§ Data under study
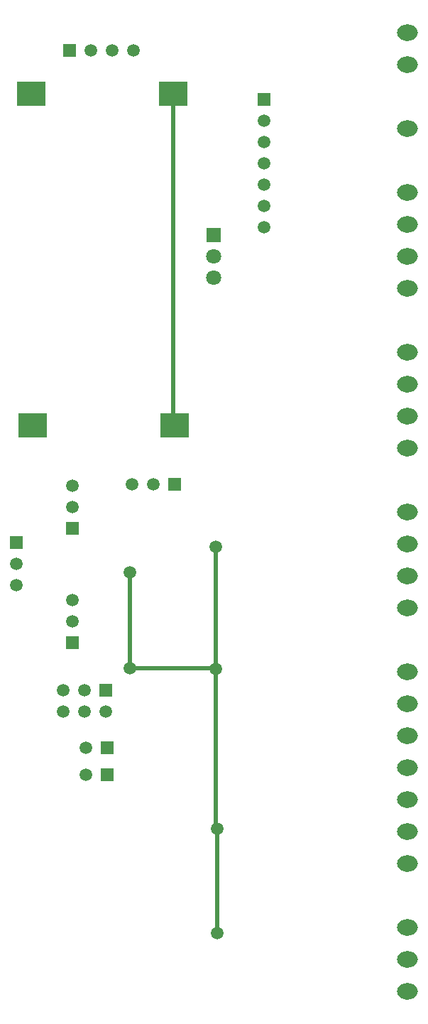
<source format=gbr>
G04 DipTrace 3.3.1.3*
G04 Top.gbr*
%MOIN*%
G04 #@! TF.FileFunction,Copper,L1,Top*
G04 #@! TF.Part,Single*
%AMOUTLINE3*
4,1,20,
0.0,0.03937,
0.015208,0.037443,
0.028926,0.031851,
0.039814,0.023141,
0.046804,0.012166,
0.049213,0.0,
0.046804,-0.012166,
0.039814,-0.023141,
0.028926,-0.031851,
0.015208,-0.037443,
0.0,-0.03937,
-0.015208,-0.037443,
-0.028926,-0.031851,
-0.039814,-0.023141,
-0.046804,-0.012166,
-0.049213,0.0,
-0.046804,0.012166,
-0.039814,0.023141,
-0.028926,0.031851,
-0.015208,0.037443,
0.0,0.03937,
0*%
G04 #@! TA.AperFunction,Conductor*
%ADD13C,0.019685*%
G04 #@! TA.AperFunction,ComponentPad*
%ADD22R,0.059055X0.059055*%
%ADD23C,0.059055*%
%ADD36R,0.137795X0.11811*%
%ADD39R,0.070866X0.070866*%
%ADD40C,0.070866*%
G04 #@! TA.AperFunction,ViaPad*
%ADD41C,0.059055*%
G04 #@! TA.AperFunction,ComponentPad*
%ADD91OUTLINE3*%
%FSLAX26Y26*%
G04*
G70*
G90*
G75*
G01*
G04 Top*
%LPD*%
X1118702Y2612450D2*
D13*
X1118701Y2162450D1*
X1518702D1*
X1524951Y2156201D1*
Y2731201D1*
Y2156201D2*
Y1412450D1*
X1531201Y1406201D1*
X1531202Y918701D2*
Y1406199D1*
X1531201Y1406201D1*
X1324942Y4856211D2*
Y3306211D1*
X1331202Y3299951D1*
D41*
X1118701Y2162450D3*
X1524951Y2156201D3*
X1531201Y1406201D3*
X1531202Y918701D3*
X1524951Y2731201D3*
X1118702Y2612450D3*
D22*
X1749951Y4831201D3*
D23*
Y4731201D3*
Y4631201D3*
Y4531201D3*
Y4431201D3*
Y4331201D3*
Y4231201D3*
D22*
X1006202Y2056201D3*
D23*
Y1956201D3*
X906202Y2056201D3*
Y1956201D3*
X806202Y2056201D3*
Y1956201D3*
D22*
X837450Y5062450D3*
D23*
X937450D3*
X1037450D3*
X1137450D3*
D22*
X587453Y2749953D3*
D23*
Y2649953D3*
Y2549953D3*
D22*
X1012451Y1787450D3*
D23*
X912451D3*
D22*
X1012451Y1662450D3*
D23*
X912451D3*
D22*
X1331202Y3024950D3*
D23*
X1231202D3*
X1131202D3*
D22*
X849951Y2281201D3*
D23*
Y2381201D3*
Y2481201D3*
D22*
Y2818702D3*
D23*
Y2918702D3*
Y3018702D3*
D36*
X1331202Y3299951D3*
X1324942Y4856211D3*
X662462Y3299951D3*
X656202Y4856211D3*
D39*
X1512453Y4193699D3*
D40*
Y3993699D3*
Y4093699D3*
D91*
X2424951Y644735D3*
Y794735D3*
Y944735D3*
Y1244735D3*
Y1394735D3*
Y1544735D3*
Y1694735D3*
Y1844735D3*
Y1994735D3*
Y2144735D3*
Y2594735D3*
Y2444735D3*
Y2744735D3*
Y2894735D3*
Y3194735D3*
Y3344735D3*
Y3494735D3*
Y3644735D3*
Y3944735D3*
Y4094735D3*
Y4244735D3*
Y4394735D3*
Y4694735D3*
Y4994735D3*
Y5144735D3*
M02*

</source>
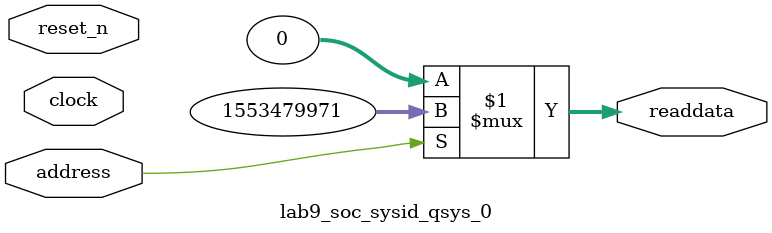
<source format=v>



// synthesis translate_off
`timescale 1ns / 1ps
// synthesis translate_on

// turn off superfluous verilog processor warnings 
// altera message_level Level1 
// altera message_off 10034 10035 10036 10037 10230 10240 10030 

module lab9_soc_sysid_qsys_0 (
               // inputs:
                address,
                clock,
                reset_n,

               // outputs:
                readdata
             )
;

  output  [ 31: 0] readdata;
  input            address;
  input            clock;
  input            reset_n;

  wire    [ 31: 0] readdata;
  //control_slave, which is an e_avalon_slave
  assign readdata = address ? 1553479971 : 0;

endmodule



</source>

§ Instructions for the task
Pull every line with the string "altera" out of the material.

§ Solved exercise
// altera message_level Level1 
// altera message_off 10034 10035 10036 10037 10230 10240 10030 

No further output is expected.